For over a decade, he lived a life shaped by love and sacrifice, bound to Venus and her unwavering vegan principles. Together, they raised three boys, navigating the complexities of family and personal beliefs, all while wrestling with his own silent battles of depression and anxiety.
But as time passed, the weight of cautious eating and constant nutrient calculations bore down on him, until he took a quiet, courageous step toward self-healing. Reintroducing meat into his diet wasn’t just about food—it was a reclaiming of his well-being, a fragile yet powerful act of finding balance amid the chaos.

AITA for breaking my children’s vegan diet imposed on them by my ex?


















As renowned researcher Dr. Brené Brown explains, “Boundaries are the distance at which I can love you and me simultaneously.” This situation highlights a severe boundary breakdown concerning shared parenting decisions, particularly those impacting the children’s physical health and fundamental lifestyle choices.
The OP’s motivation appears rooted in genuine concern for the children’s measurable physical development (height and weight percentiles) and aligns with professional medical guidance from a GP. However, introducing significant dietary changes without explicit joint agreement, especially given the ex-partner’s deeply held vegan conviction stemming from upbringing, is a significant procedural error in co-parenting. Venus’s reaction, while extreme in threatening custody changes, stems from feeling bypassed on a core issue related to her values and the children’s environment. The ex-partner’s alleged tactic of coaching the children to refuse food and accuse the OP of forcing them is a form of parental alienation that escalates the conflict beyond the dietary disagreement.
The OP’s actions were understandable given the medical context but procedurally inappropriate for a co-parenting dynamic where medical decisions should ideally be joint. The most constructive recommendation is for the OP to immediately schedule a mediation or an urgent joint consultation with the GP, ensuring both parents receive and agree upon the same information. Future health-related changes should be communicated clearly and jointly approved; if agreement cannot be reached, court-mandated clarification on decision-making authority for health matters should be sought, rather than imposing unilateral changes during visitation time.
THE COMMENTS SECTION WENT WILD – REDDIT HAD *A LOT* TO SAY ABOUT THIS ONE.

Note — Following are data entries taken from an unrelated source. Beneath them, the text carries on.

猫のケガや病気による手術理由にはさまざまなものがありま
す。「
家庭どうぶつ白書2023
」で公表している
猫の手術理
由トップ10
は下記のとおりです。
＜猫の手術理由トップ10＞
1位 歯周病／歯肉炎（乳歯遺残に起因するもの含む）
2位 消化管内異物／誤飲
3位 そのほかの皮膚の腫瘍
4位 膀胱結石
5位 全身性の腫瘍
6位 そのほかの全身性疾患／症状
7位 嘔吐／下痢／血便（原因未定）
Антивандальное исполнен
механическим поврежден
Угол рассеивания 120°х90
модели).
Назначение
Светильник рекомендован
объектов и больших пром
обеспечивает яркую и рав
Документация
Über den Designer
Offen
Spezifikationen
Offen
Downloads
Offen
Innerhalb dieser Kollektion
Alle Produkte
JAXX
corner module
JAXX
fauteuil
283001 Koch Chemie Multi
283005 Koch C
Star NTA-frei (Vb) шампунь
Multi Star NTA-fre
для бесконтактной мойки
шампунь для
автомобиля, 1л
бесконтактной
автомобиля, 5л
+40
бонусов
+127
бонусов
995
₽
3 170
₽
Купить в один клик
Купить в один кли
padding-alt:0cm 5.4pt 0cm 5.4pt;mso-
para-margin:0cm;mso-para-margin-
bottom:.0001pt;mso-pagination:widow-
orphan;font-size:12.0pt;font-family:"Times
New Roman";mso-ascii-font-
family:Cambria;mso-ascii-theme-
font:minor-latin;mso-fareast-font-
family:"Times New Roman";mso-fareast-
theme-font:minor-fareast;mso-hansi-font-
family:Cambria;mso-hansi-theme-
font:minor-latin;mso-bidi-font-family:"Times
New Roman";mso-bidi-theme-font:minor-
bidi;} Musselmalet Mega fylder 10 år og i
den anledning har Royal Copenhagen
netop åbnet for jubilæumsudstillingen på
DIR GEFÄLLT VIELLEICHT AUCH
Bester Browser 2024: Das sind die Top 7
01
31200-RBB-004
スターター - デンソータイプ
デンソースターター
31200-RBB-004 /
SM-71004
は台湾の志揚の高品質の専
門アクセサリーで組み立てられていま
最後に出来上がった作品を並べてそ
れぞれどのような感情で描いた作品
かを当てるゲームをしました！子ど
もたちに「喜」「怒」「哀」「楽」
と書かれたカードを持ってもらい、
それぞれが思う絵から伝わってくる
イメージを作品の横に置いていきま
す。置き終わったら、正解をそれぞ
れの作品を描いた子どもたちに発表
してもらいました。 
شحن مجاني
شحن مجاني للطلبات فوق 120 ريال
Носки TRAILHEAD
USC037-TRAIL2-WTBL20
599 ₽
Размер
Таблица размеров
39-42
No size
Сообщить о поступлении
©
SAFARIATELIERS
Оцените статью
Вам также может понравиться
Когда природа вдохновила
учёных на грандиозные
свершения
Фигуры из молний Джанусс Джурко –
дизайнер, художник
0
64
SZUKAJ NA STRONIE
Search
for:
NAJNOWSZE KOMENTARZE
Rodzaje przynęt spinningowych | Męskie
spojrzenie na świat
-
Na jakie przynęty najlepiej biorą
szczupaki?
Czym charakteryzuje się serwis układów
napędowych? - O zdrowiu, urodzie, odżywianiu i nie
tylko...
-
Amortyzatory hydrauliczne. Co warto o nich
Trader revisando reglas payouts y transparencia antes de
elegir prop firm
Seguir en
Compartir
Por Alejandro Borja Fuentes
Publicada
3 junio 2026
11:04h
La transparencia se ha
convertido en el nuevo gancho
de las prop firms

The original poster (OP) is facing intense conflict with their ex-partner, Venus, after making unilateral decisions to introduce animal products into their three sons’ diets based on medical advice regarding the children’s growth and health concerns related to their long-term vegan upbringing. Venus perceives this action as vindictive and a violation of her authority, threatening legal action to gain full custody.
Given the division of opinion regarding dietary choices for shared children, especially when medical advice supports one parent’s decision over the other’s established lifestyle, is the OP justified in prioritizing the GP’s recommendation for the children’s physical development over the ex-partner’s strict adherence to a long-held vegan practice?